By Nick Sohr, Managing Editor, MDBIZNews
Vorbeck Materials Corp., a Howard County nanotechnology company, will open a manufacturing facility on the Eastern Shore, a move that will eventually create 50 jobs, the state and company announced Wednesday.
Vorbeck, of Jessup, will buy a state-owned, 42,000-square-foot building in Pocomoke City for the project. The new employees will be hired over the next three years, according to the company.
“Maryland has been a terrific location for us to start and grow our business,” Vorbeck CEO John Lettow said. “We are excited by this opportunity in Pocomoke City. Along with our headquarters in Howard County, we look forward to continued expansion and to creating new jobs in innovation and manufacturing in Maryland.”
Gov. Martin O’Malley said Vorbeck’s decision to start in Maryland and grow in the state reinforces the state’s leadership in high-tech sectors.
“It is exciting to see a cutting-edge, innovative company like Vorbeck creating high quality jobs on the Eastern Shore,” the governor said.
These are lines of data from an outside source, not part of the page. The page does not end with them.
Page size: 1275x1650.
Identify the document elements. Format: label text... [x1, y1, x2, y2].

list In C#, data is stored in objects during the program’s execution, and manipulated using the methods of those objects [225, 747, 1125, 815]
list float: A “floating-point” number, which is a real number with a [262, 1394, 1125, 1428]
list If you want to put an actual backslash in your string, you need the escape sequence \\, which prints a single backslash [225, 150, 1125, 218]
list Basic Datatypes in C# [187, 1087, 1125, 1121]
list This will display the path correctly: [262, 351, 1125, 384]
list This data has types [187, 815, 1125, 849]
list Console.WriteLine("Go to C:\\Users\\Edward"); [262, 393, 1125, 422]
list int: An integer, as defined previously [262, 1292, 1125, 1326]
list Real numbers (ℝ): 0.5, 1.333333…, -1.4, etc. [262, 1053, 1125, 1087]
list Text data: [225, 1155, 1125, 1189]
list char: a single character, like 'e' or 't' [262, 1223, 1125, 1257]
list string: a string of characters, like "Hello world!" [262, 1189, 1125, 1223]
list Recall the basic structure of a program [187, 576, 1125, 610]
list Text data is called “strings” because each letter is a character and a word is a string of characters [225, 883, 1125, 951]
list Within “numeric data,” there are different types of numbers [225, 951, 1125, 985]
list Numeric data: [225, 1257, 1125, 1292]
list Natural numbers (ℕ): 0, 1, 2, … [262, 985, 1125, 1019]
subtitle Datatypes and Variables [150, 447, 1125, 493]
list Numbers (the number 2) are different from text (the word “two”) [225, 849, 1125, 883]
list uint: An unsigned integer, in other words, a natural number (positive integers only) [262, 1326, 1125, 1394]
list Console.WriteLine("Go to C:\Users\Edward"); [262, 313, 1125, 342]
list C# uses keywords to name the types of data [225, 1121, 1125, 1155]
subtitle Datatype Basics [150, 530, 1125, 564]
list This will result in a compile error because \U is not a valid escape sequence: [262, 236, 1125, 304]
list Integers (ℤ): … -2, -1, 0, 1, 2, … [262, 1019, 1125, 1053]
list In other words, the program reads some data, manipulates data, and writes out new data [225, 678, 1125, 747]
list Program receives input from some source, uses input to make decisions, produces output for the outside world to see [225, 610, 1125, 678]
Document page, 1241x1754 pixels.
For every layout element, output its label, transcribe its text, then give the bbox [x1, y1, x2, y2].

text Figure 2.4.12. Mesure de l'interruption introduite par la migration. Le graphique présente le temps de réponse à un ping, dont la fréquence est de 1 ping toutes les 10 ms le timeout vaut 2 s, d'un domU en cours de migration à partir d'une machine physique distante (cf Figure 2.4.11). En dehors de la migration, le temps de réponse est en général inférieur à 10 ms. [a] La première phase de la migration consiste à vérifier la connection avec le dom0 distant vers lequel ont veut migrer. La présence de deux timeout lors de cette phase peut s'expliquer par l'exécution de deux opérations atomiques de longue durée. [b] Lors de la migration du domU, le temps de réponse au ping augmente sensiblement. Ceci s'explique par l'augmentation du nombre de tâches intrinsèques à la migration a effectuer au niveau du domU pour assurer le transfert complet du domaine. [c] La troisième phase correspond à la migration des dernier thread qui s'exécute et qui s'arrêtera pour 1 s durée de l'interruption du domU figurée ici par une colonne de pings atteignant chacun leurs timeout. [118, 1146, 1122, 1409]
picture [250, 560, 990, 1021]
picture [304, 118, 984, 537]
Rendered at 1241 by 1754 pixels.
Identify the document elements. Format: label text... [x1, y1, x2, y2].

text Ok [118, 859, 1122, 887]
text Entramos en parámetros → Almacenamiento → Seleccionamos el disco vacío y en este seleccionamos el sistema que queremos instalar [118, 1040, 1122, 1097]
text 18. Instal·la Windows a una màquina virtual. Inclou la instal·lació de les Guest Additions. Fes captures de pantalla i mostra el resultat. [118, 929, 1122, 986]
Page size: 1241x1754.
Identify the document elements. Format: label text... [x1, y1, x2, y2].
Founded in 2006, Vorbeck’s work centers on graphene, a lattice of carbon atoms that has applications in communications, energy, transportation and beyond. Vorbeck uses graphene to make conductive ink for printing components for the electronics industry and to develop high-performance lithium ion batteries.
According to the company, smartphones using Vorbeck’s battery technology will charge in 10 minutes and last a full 24 hours. The same technology would quadruple the range of electric cars that now get 100 miles out of 10 to 12 hours of charging.
In February, Vorbeck was named one of America’s Next Top Energy Innovators by the U.S. Department of Energy. R&D Magazine recognized the company this month for developing one of the top 100 most important scientific and technological products or advances of the year.
“The addition of this innovative company — and make no mistake, they are garnering national and international attention for their technological advances — is a key component in strengthening our community by securing skilled jobs for our workforce in the [science, technology, engineering and math fields],” said Worcester County Commission President James C. “Bud” Church.
As part of Vorbeck’s move, Maryland will defer payments and interest on the sale of the building if the company meets hiring goals. Vorbeck has received $650,000 in investments and other funding from the Department of Business and Economic Development and may be eligible for more in its new facility, including the One Maryland Tax Credit and the Job Creation Tax Credit.